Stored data
◇ ◇ ◇
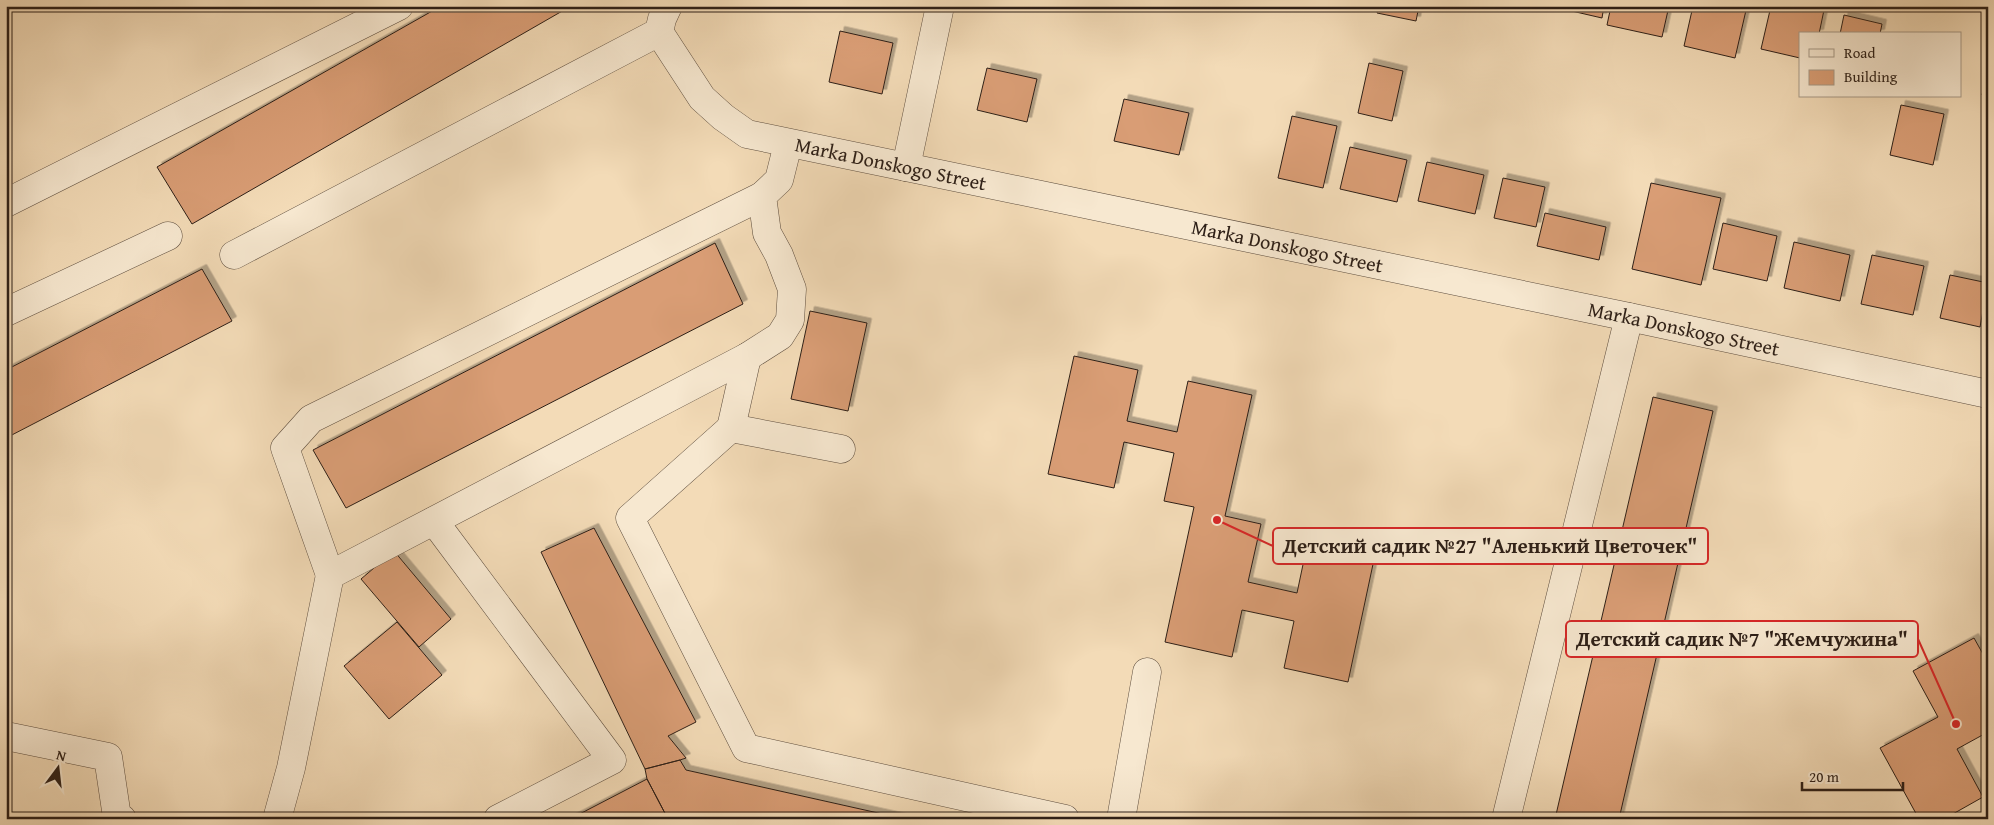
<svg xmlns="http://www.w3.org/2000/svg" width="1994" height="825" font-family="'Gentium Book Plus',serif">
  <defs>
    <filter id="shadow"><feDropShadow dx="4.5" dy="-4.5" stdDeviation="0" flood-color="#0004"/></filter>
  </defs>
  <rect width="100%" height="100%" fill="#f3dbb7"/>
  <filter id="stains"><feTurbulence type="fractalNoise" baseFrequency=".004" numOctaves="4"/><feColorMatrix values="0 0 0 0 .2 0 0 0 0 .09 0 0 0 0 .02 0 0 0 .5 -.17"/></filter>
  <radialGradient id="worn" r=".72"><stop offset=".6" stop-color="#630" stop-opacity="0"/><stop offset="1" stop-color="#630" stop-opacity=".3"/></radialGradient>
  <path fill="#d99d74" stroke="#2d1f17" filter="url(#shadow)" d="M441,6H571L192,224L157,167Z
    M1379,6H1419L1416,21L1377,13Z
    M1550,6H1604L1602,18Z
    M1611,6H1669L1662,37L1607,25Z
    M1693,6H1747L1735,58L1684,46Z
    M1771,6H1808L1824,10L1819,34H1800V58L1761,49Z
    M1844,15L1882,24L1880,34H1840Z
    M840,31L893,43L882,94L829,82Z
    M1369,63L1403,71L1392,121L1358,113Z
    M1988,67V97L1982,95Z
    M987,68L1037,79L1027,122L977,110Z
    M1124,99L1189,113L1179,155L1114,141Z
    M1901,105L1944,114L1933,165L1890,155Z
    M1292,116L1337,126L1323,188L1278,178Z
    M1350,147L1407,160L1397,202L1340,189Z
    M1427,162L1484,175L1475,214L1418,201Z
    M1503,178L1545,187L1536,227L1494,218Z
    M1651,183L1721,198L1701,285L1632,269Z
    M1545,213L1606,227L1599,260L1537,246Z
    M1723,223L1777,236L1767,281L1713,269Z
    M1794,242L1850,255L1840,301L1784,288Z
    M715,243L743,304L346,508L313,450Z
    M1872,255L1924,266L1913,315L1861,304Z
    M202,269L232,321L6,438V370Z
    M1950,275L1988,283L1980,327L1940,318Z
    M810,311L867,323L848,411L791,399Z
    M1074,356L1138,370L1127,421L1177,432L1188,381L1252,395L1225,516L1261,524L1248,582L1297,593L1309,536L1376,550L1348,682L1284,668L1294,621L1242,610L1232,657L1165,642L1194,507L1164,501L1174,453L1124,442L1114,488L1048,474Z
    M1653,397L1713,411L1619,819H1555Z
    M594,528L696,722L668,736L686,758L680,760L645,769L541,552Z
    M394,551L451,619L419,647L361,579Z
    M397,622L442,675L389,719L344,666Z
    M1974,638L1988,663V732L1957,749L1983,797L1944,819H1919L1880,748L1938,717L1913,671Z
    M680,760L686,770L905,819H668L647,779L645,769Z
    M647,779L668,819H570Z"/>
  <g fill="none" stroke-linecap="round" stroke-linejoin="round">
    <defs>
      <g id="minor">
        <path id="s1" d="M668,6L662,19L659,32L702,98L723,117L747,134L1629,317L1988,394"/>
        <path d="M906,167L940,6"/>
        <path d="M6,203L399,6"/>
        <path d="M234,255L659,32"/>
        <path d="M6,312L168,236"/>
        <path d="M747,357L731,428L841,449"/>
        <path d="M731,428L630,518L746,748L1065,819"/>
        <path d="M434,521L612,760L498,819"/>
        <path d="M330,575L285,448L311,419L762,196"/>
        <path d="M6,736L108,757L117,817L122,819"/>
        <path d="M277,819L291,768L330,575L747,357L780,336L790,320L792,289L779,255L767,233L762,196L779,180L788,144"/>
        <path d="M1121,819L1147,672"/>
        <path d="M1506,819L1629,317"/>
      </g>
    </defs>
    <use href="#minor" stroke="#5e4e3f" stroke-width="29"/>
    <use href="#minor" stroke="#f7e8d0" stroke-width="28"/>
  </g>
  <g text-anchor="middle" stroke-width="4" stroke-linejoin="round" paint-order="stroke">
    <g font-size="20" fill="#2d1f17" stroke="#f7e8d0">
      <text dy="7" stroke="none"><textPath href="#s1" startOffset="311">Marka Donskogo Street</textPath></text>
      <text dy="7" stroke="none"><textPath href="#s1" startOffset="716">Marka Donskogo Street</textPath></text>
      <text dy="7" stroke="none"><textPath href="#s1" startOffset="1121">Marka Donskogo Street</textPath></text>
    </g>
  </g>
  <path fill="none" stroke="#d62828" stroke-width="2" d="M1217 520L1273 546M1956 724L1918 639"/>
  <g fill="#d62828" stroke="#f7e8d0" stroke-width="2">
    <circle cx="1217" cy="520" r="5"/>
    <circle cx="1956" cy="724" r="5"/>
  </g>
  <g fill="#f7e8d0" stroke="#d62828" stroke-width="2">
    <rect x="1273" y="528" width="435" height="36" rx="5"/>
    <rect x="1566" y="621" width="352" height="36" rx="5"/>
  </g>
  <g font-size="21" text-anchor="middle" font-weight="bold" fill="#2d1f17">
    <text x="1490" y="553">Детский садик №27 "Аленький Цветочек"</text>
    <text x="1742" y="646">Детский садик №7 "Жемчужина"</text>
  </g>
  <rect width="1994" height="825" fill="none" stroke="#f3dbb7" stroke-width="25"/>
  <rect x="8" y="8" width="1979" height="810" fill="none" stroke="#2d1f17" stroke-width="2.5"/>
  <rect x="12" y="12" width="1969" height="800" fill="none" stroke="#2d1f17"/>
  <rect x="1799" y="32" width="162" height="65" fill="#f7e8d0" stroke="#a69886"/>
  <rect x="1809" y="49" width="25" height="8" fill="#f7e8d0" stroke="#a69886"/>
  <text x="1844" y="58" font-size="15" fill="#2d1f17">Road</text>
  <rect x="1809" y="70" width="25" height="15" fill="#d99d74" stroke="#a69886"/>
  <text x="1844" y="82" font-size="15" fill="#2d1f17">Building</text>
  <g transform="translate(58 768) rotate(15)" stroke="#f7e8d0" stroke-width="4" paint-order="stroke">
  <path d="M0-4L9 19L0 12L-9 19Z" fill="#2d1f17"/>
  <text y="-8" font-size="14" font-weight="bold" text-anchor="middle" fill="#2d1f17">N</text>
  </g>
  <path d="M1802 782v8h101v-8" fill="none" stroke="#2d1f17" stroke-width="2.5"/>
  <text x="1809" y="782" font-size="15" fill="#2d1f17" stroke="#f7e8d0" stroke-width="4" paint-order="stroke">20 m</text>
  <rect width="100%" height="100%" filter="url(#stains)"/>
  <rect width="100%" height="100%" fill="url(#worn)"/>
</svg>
◇ ◇ ◇
** WORK INSTRUCTIONS **
Leave out the pictures, then give all the records again exactly.

** WRITTEN SOLUTION **
<svg xmlns="http://www.w3.org/2000/svg" width="1994" height="825" font-family="'Gentium Book Plus',serif">
  <defs>
    <filter id="shadow"><feDropShadow dx="4.5" dy="-4.5" stdDeviation="0" flood-color="#0004"/></filter>
  </defs>
  <rect width="100%" height="100%" fill="#f3dbb7"/>
  <filter id="stains"><feTurbulence type="fractalNoise" baseFrequency=".004" numOctaves="4"/><feColorMatrix values="0 0 0 0 .2 0 0 0 0 .09 0 0 0 0 .02 0 0 0 .5 -.17"/></filter>
  <radialGradient id="worn" r=".72"><stop offset=".6" stop-color="#630" stop-opacity="0"/><stop offset="1" stop-color="#630" stop-opacity=".3"/></radialGradient>
  <path fill="#d99d74" stroke="#2d1f17" filter="url(#shadow)" d="M441,6H571L192,224L157,167Z
    M1379,6H1419L1416,21L1377,13Z
    M1550,6H1604L1602,18Z
    M1611,6H1669L1662,37L1607,25Z
    M1693,6H1747L1735,58L1684,46Z
    M1771,6H1808L1824,10L1819,34H1800V58L1761,49Z
    M1844,15L1882,24L1880,34H1840Z
    M840,31L893,43L882,94L829,82Z
    M1369,63L1403,71L1392,121L1358,113Z
    M1988,67V97L1982,95Z
    M987,68L1037,79L1027,122L977,110Z
    M1124,99L1189,113L1179,155L1114,141Z
    M1901,105L1944,114L1933,165L1890,155Z
    M1292,116L1337,126L1323,188L1278,178Z
    M1350,147L1407,160L1397,202L1340,189Z
    M1427,162L1484,175L1475,214L1418,201Z
    M1503,178L1545,187L1536,227L1494,218Z
    M1651,183L1721,198L1701,285L1632,269Z
    M1545,213L1606,227L1599,260L1537,246Z
    M1723,223L1777,236L1767,281L1713,269Z
    M1794,242L1850,255L1840,301L1784,288Z
    M715,243L743,304L346,508L313,450Z
    M1872,255L1924,266L1913,315L1861,304Z
    M202,269L232,321L6,438V370Z
    M1950,275L1988,283L1980,327L1940,318Z
    M810,311L867,323L848,411L791,399Z
    M1074,356L1138,370L1127,421L1177,432L1188,381L1252,395L1225,516L1261,524L1248,582L1297,593L1309,536L1376,550L1348,682L1284,668L1294,621L1242,610L1232,657L1165,642L1194,507L1164,501L1174,453L1124,442L1114,488L1048,474Z
    M1653,397L1713,411L1619,819H1555Z
    M594,528L696,722L668,736L686,758L680,760L645,769L541,552Z
    M394,551L451,619L419,647L361,579Z
    M397,622L442,675L389,719L344,666Z
    M1974,638L1988,663V732L1957,749L1983,797L1944,819H1919L1880,748L1938,717L1913,671Z
    M680,760L686,770L905,819H668L647,779L645,769Z
    M647,779L668,819H570Z"/>
  <g fill="none" stroke-linecap="round" stroke-linejoin="round">
    <defs>
      <g id="minor">
        <path id="s1" d="M668,6L662,19L659,32L702,98L723,117L747,134L1629,317L1988,394"/>
        <path d="M906,167L940,6"/>
        <path d="M6,203L399,6"/>
        <path d="M234,255L659,32"/>
        <path d="M6,312L168,236"/>
        <path d="M747,357L731,428L841,449"/>
        <path d="M731,428L630,518L746,748L1065,819"/>
        <path d="M434,521L612,760L498,819"/>
        <path d="M330,575L285,448L311,419L762,196"/>
        <path d="M6,736L108,757L117,817L122,819"/>
        <path d="M277,819L291,768L330,575L747,357L780,336L790,320L792,289L779,255L767,233L762,196L779,180L788,144"/>
        <path d="M1121,819L1147,672"/>
        <path d="M1506,819L1629,317"/>
      </g>
    </defs>
    <use href="#minor" stroke="#5e4e3f" stroke-width="29"/>
    <use href="#minor" stroke="#f7e8d0" stroke-width="28"/>
  </g>
  <g text-anchor="middle" stroke-width="4" stroke-linejoin="round" paint-order="stroke">
    <g font-size="20" fill="#2d1f17" stroke="#f7e8d0">
      <text dy="7" stroke="none"><textPath href="#s1" startOffset="311">Marka Donskogo Street</textPath></text>
      <text dy="7" stroke="none"><textPath href="#s1" startOffset="716">Marka Donskogo Street</textPath></text>
      <text dy="7" stroke="none"><textPath href="#s1" startOffset="1121">Marka Donskogo Street</textPath></text>
    </g>
  </g>
  <path fill="none" stroke="#d62828" stroke-width="2" d="M1217 520L1273 546M1956 724L1918 639"/>
  <g fill="#d62828" stroke="#f7e8d0" stroke-width="2">
    <circle cx="1217" cy="520" r="5"/>
    <circle cx="1956" cy="724" r="5"/>
  </g>
  <g fill="#f7e8d0" stroke="#d62828" stroke-width="2">
    <rect x="1273" y="528" width="435" height="36" rx="5"/>
    <rect x="1566" y="621" width="352" height="36" rx="5"/>
  </g>
  <g font-size="21" text-anchor="middle" font-weight="bold" fill="#2d1f17">
    <text x="1490" y="553">Детский садик №27 "Аленький Цветочек"</text>
    <text x="1742" y="646">Детский садик №7 "Жемчужина"</text>
  </g>
  <rect width="1994" height="825" fill="none" stroke="#f3dbb7" stroke-width="25"/>
  <rect x="8" y="8" width="1979" height="810" fill="none" stroke="#2d1f17" stroke-width="2.5"/>
  <rect x="12" y="12" width="1969" height="800" fill="none" stroke="#2d1f17"/>
  <rect x="1799" y="32" width="162" height="65" fill="#f7e8d0" stroke="#a69886"/>
  <rect x="1809" y="49" width="25" height="8" fill="#f7e8d0" stroke="#a69886"/>
  <text x="1844" y="58" font-size="15" fill="#2d1f17">Road</text>
  <rect x="1809" y="70" width="25" height="15" fill="#d99d74" stroke="#a69886"/>
  <text x="1844" y="82" font-size="15" fill="#2d1f17">Building</text>
  <g transform="translate(58 768) rotate(15)" stroke="#f7e8d0" stroke-width="4" paint-order="stroke">
  <path d="M0-4L9 19L0 12L-9 19Z" fill="#2d1f17"/>
  <text y="-8" font-size="14" font-weight="bold" text-anchor="middle" fill="#2d1f17">N</text>
  </g>
  <path d="M1802 782v8h101v-8" fill="none" stroke="#2d1f17" stroke-width="2.5"/>
  <text x="1809" y="782" font-size="15" fill="#2d1f17" stroke="#f7e8d0" stroke-width="4" paint-order="stroke">20 m</text>
  <rect width="100%" height="100%" filter="url(#stains)"/>
  <rect width="100%" height="100%" fill="url(#worn)"/>
</svg>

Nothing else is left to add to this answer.